▶ **Testo di partenza**
::::::::::
Negli ultimi 25 anni, le pendici dell’Everest e delle vette himalayane limitrofe hanno manifestato una progressiva espansione di arbusti e muschi. Questa la conclusione cui è giunto un team di ricercatori dell’Università di Exter, in Gran Bretagna, attraverso l’analisi di immagini satellitari.

Un dato che potrebbe risultare apparentemente positivo quello dell’incremento della vegetazione subnivale, ovvero delle specie che si sviluppano in una zona compresa tra il limite degli alberi e quello delle nevi perenni. Se non si trattasse di una conseguenza dei cambiamenti climatici in atto. La ricerca è stata recentemente pubblicata sulla rivista scientifica Global Change Biology.

Le piante salgono in quota

Utilizzando i dati raccolti dai satelliti Landsat della NASA tra il 1993 e il 2018, gli scienziati hanno constatato un piccolo ma significativo incremento nella copertura vegetale in 4 fasce altitudinali, comprese tra 4.000 m e 6.000 metri di quota (4.000 – 4.500 m; 4.500 – 5.000 m; 5.000 – 5.500 m; 5.500 – 6.000 m).
::::::::::
▶ **Materiale**
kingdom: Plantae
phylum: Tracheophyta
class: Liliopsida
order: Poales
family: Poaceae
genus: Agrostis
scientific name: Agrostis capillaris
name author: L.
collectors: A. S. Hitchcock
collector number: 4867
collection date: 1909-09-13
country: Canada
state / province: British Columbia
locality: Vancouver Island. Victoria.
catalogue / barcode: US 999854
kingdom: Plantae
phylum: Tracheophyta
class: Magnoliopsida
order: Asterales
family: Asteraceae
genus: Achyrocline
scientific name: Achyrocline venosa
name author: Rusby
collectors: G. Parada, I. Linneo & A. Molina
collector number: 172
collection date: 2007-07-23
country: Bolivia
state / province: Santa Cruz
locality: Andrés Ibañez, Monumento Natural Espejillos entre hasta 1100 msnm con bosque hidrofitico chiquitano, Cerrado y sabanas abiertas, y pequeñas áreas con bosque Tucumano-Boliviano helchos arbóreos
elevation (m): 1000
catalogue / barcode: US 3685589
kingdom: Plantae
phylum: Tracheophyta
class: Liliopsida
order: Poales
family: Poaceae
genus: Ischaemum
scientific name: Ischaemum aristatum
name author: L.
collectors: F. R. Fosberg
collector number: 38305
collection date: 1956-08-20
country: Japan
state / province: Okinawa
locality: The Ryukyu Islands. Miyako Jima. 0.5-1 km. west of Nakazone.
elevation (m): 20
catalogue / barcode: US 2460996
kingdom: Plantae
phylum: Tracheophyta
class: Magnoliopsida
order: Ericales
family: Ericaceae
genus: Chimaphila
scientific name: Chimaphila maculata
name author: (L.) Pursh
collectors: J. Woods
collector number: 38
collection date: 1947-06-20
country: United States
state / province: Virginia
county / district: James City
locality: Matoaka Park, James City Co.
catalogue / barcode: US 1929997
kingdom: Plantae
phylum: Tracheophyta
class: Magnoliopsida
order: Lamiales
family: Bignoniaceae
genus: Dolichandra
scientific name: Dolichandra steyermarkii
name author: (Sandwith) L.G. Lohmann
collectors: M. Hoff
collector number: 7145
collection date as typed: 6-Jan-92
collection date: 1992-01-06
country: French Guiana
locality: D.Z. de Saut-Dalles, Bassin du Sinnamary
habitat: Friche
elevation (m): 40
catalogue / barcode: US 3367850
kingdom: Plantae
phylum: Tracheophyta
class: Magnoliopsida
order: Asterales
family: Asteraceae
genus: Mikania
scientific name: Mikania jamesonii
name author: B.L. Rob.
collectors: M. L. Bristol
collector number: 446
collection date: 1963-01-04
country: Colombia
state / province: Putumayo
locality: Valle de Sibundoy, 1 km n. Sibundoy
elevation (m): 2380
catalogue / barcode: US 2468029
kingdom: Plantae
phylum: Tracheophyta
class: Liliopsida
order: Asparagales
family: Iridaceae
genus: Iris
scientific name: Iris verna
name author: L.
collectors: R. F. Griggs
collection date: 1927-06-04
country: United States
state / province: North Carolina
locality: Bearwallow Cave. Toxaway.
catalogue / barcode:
::::::::::
▶ **Attività**
1 > Dopo aver letto il testo sulle piante dell'Everest, indica se queste frasi sono d'accordo con quello che dice: (a) i dati dei satelliti coprono gli anni dal 1993 al 2018; (b) la ricerca è uscita sulla rivista Nature; (c) l'aumento delle piante riguarda zone sopra i 7.000 metri. Per ogni frase rispondi sì o no e copia le parole del testo che lo dimostrano.
2 > Scrivi il seguito del testo sulle piante dell'Everest, a partire dall'ultima frase.

▶ **Soluzioni**
1 >
(a) Sì: «tra il 1993 e il 2018».
(b) No: «La ricerca è stata recentemente pubblicata sulla rivista scientifica Global Change Biology.»
(c) No: «comprese tra 4.000 m e 6.000 metri di quota».

2 >
In sintesi, arbusti e muschi si estendono oggi anche in quelle aree tradizionalmente coperte da ghiacci perenni, dunque tecnicamente prive di vegetazione.

Sulle pendici dell’Everest l’incremento di copertura si manifesta in maniera omogenea in tutte e 4 le fasce altitudinali analizzate. In media la terza fascia (5.000 – 5.500 m) ha mostrato in tutta l’area analizzata l’aumento più significativo.

Vegetazione e ciclo dell’acqua

I ricercatori hanno tenuto a sottolineare come tale fenomeno sia da approfondire, per comprendere i potenziali effetti sugli equilibri ecologici della regione. Le piante, per accrescersi, necessitano infatti di acqua. Maggiore dunque la copertura vegetale in quota, minore l’acqua a disposizione delle popolazioni a valle.

In secondo luogo bisogna comprendere il rapporto tra piante e neve. Non è da escludersi un potenziale effetto bloccante da parte della vegetazione. Condizione che determinerebbe uno scioglimento più lento delle nevi. Ma non si può al momento escludere, al contrario, che la presenza di piante ne acceleri lo scioglimento.

È essenziale comprendere appieno il legame tra piante e ciclo dell’acqua, ricordando che per 1.4 miliardi di persone i ghiacci himalayani rappresentino la fonte primaria di approvvigionamento idrico.

Davvero è colpa del cambiamento climatico?

Lo studio dell’Università di Exter non imputa in maniera univoca l’espansione delle piante al cambiamento climatico. Associa però un simile scenario di mutamento della distribuzione della vegetazione alla presenza di uno o più disturbi, in grado di influenzare le specie sensibili.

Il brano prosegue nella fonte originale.